Modelo de Manejo e Recuperação
Na década de 1970, o pirarucu quase entrou em extinção, mas agora, graças a práticas de manejo que combinam conhecimento científico e tradições locais, a espécie se recupera. Atualmente, é permitido capturar apenas 30% dos peixes adultos, o que assegura que 70% permaneçam para reprodução.
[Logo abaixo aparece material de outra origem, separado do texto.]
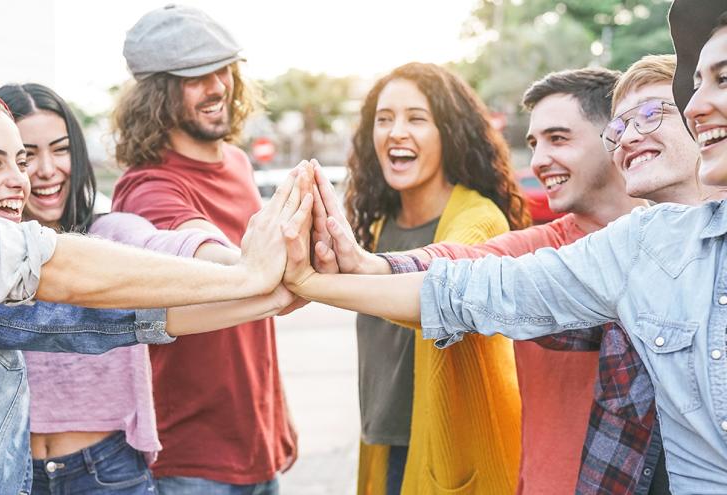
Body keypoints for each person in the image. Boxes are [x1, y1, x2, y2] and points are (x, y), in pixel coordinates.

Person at [0, 1, 300, 489]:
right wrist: (251, 278)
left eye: (34, 156)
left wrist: (266, 290)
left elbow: (148, 271)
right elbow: (61, 289)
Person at [280, 2, 727, 491]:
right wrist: (348, 271)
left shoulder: (629, 244)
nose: (539, 160)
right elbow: (475, 281)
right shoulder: (631, 251)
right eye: (618, 128)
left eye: (650, 114)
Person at [0, 82, 299, 494]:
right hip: (9, 471)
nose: (47, 169)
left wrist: (249, 269)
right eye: (27, 156)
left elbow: (168, 245)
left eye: (61, 149)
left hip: (108, 471)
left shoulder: (108, 233)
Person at [108, 6, 297, 492]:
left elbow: (248, 328)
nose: (218, 86)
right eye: (195, 77)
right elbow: (210, 253)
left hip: (256, 440)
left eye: (223, 69)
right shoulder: (148, 187)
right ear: (157, 95)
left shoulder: (236, 161)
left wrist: (275, 418)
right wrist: (266, 265)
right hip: (190, 459)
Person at [339, 62, 529, 495]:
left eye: (416, 118)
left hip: (452, 459)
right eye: (383, 119)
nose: (396, 132)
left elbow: (438, 276)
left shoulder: (478, 218)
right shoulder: (374, 226)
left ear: (449, 133)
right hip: (387, 446)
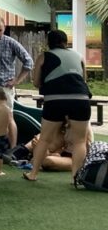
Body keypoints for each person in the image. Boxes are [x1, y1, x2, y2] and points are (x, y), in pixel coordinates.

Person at [24, 29, 91, 183]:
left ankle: (33, 174)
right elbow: (84, 80)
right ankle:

As contagens dos peixes são realizadas manualmente pelos pescadores durante a respiração do peixe, um método que provou ser eficiente com a valiação científica.
Essa abordagem resultou em um aumento populacional significativo, estimando-se que mais de 1,2 milhão de pirarucus habitem áreas legalizadas de manejo hoje.
Desafios na Preservação e Renda
Apesar do sucesso na recuperação do pirarucu, os desafios permanecem. As comunidades ribeirinhas enfrentam riscos constantes para proteger os lagos da pesca ilegal, que muitas vezes está ligada ao narcotráfico. Essas comunidades, sem armamentos, patrulham dia e noite em condições adversas sem apoio adequado das autoridades.
Adicionalmente, existe uma disparidade significativa na cadeia de valor do pirarucu. Enquanto um pescador pode ganhar entre R$ 600 e R$ 4.000 por temporada, itens de moda como tênis e bolsas podem ser vendidos por mais de R$ 6.000. Para mudar esse cenário, iniciativas locais, como a Asproc em Carauari, buscam formas de processar e vender diretamente suas produções, buscando maior equidade nas receitas geradas.